Problem statement:
Reproduce the data below with every "colour" swapped for "color", leaving everything else unchanged.

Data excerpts

* * *

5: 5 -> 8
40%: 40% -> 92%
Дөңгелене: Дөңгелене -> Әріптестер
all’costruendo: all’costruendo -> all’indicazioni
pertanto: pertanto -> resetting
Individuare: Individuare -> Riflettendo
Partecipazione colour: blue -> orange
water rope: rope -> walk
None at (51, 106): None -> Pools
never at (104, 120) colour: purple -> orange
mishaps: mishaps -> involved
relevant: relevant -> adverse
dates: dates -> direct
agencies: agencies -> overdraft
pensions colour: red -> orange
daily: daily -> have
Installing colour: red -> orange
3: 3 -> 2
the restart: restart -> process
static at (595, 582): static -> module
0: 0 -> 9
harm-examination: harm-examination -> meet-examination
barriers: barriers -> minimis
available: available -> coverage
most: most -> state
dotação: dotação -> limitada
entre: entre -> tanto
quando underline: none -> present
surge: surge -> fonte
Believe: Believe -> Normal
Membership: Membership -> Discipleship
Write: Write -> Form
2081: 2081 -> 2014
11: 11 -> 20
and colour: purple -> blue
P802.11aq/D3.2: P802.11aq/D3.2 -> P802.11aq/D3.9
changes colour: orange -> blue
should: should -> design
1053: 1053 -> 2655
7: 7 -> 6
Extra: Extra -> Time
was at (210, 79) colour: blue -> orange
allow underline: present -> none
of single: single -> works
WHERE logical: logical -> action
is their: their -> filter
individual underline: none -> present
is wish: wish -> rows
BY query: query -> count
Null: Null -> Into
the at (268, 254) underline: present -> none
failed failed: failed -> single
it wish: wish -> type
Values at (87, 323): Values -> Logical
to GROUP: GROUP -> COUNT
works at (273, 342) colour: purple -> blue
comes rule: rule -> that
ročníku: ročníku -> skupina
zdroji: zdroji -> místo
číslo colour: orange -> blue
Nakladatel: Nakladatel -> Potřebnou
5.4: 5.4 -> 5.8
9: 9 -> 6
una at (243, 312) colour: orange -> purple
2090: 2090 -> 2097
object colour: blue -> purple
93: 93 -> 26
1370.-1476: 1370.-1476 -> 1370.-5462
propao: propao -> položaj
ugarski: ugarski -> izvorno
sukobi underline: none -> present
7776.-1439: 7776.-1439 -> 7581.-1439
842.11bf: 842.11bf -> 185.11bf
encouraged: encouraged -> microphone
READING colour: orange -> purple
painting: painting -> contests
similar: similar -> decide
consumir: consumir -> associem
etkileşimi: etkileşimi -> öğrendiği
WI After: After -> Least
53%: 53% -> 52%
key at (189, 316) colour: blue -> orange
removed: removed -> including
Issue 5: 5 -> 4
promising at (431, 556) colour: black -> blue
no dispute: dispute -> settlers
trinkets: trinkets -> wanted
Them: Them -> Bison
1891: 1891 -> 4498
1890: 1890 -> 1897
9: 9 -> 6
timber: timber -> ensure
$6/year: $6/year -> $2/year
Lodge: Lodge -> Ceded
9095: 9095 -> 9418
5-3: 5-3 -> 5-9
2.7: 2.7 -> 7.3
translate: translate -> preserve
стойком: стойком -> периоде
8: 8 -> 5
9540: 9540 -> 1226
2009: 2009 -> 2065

* * *

Correct response:
5: 5 -> 8
40%: 40% -> 92%
Дөңгелене: Дөңгелене -> Әріптестер
all’costruendo: all’costruendo -> all’indicazioni
pertanto: pertanto -> resetting
Individuare: Individuare -> Riflettendo
Partecipazione color: blue -> orange
water rope: rope -> walk
None at (51, 106): None -> Pools
never at (104, 120) color: purple -> orange
mishaps: mishaps -> involved
relevant: relevant -> adverse
dates: dates -> direct
agencies: agencies -> overdraft
pensions color: red -> orange
daily: daily -> have
Installing color: red -> orange
3: 3 -> 2
the restart: restart -> process
static at (595, 582): static -> module
0: 0 -> 9
harm-examination: harm-examination -> meet-examination
barriers: barriers -> minimis
available: available -> coverage
most: most -> state
dotação: dotação -> limitada
entre: entre -> tanto
quando underline: none -> present
surge: surge -> fonte
Believe: Believe -> Normal
Membership: Membership -> Discipleship
Write: Write -> Form
2081: 2081 -> 2014
11: 11 -> 20
and color: purple -> blue
P802.11aq/D3.2: P802.11aq/D3.2 -> P802.11aq/D3.9
changes color: orange -> blue
should: should -> design
1053: 1053 -> 2655
7: 7 -> 6
Extra: Extra -> Time
was at (210, 79) color: blue -> orange
allow underline: present -> none
of single: single -> works
WHERE logical: logical -> action
is their: their -> filter
individual underline: none -> present
is wish: wish -> rows
BY query: query -> count
Null: Null -> Into
the at (268, 254) underline: present -> none
failed failed: failed -> single
it wish: wish -> type
Values at (87, 323): Values -> Logical
to GROUP: GROUP -> COUNT
works at (273, 342) color: purple -> blue
comes rule: rule -> that
ročníku: ročníku -> skupina
zdroji: zdroji -> místo
číslo color: orange -> blue
Nakladatel: Nakladatel -> Potřebnou
5.4: 5.4 -> 5.8
9: 9 -> 6
una at (243, 312) color: orange -> purple
2090: 2090 -> 2097
object color: blue -> purple
93: 93 -> 26
1370.-1476: 1370.-1476 -> 1370.-5462
propao: propao -> položaj
ugarski: ugarski -> izvorno
sukobi underline: none -> present
7776.-1439: 7776.-1439 -> 7581.-1439
842.11bf: 842.11bf -> 185.11bf
encouraged: encouraged -> microphone
READING color: orange -> purple
painting: painting -> contests
similar: similar -> decide
consumir: consumir -> associem
etkileşimi: etkileşimi -> öğrendiği
WI After: After -> Least
53%: 53% -> 52%
key at (189, 316) color: blue -> orange
removed: removed -> including
Issue 5: 5 -> 4
promising at (431, 556) color: black -> blue
no dispute: dispute -> settlers
trinkets: trinkets -> wanted
Them: Them -> Bison
1891: 1891 -> 4498
1890: 1890 -> 1897
9: 9 -> 6
timber: timber -> ensure
$6/year: $6/year -> $2/year
Lodge: Lodge -> Ceded
9095: 9095 -> 9418
5-3: 5-3 -> 5-9
2.7: 2.7 -> 7.3
translate: translate -> preserve
стойком: стойком -> периоде
8: 8 -> 5
9540: 9540 -> 1226
2009: 2009 -> 2065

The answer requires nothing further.